Tips and Recommendations to Avoid Raising Narcissists
#1: Teach Empathy and Compassion
Children can switch from being self-centered to becoming empathetic as per your guidance. Here, you can show empathy and compassion by creating the right conditions at home that sustain empathy.
For example, do random acts of kindness, thank your kids for doing their best, and let them know that it is okay to make a mistake while learning. Next, volunteer at a nearby homeless shelter; adopt a pet and read stories and books that teach about empathy and kindness.
#2: Encourage them to Pursue Their Passions
Most narcissistic children are born creative. They know what they want and will use those around them to get it. Use this drive to guide your child into pursuing their passions as early as possible. This approach helps the child stay busy instead of lonely away from the peers. Plus, they feel wanted and valued as a special member of the family.
#3: Nurture Responsible Behaviors
Finally, counter the impulsive behaviors in narcissistic children by encouraging responsibility. For example, let the child know that every action has a repercussion. It will make them think before engaging in unnecessary risks.

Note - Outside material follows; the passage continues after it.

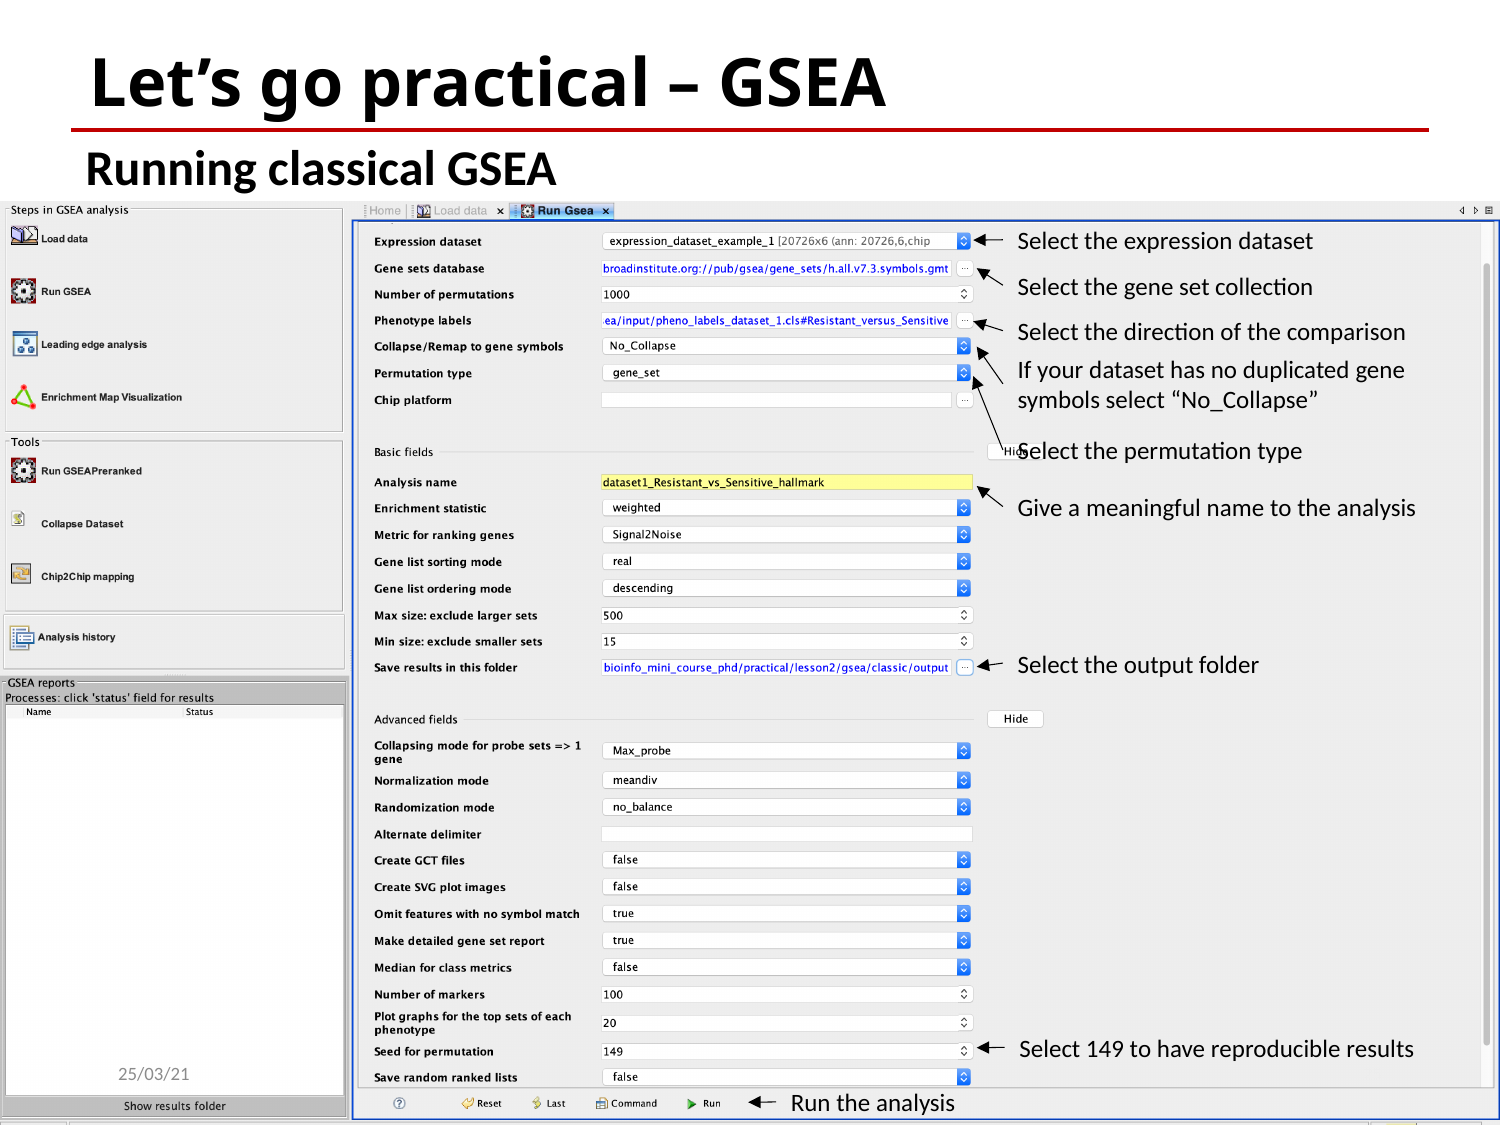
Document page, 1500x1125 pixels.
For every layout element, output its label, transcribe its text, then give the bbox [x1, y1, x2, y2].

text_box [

- Reward them for being patient
- Walk the talk
- Practice effective listening
- Get down to the child’s level
- Strive to keep your promises
- Know which battles to pick with the child
Children can outgrow their narcissistic tendencies. They do so with the help of parents and their peers, using course-correction strategies. If you fear that you are raising a narcissistic child, start by taking the personality test. Then, examine the child’s lifestyle to pick out any abuse, neglect, or over-pampering that could be triggering the behavior. Finally, counter it with passion, compassion, and responsibility.
Children learn fast. They adapt to the home environment you create. With the right guidance, you can turn any narcissistic child into an empathetic one.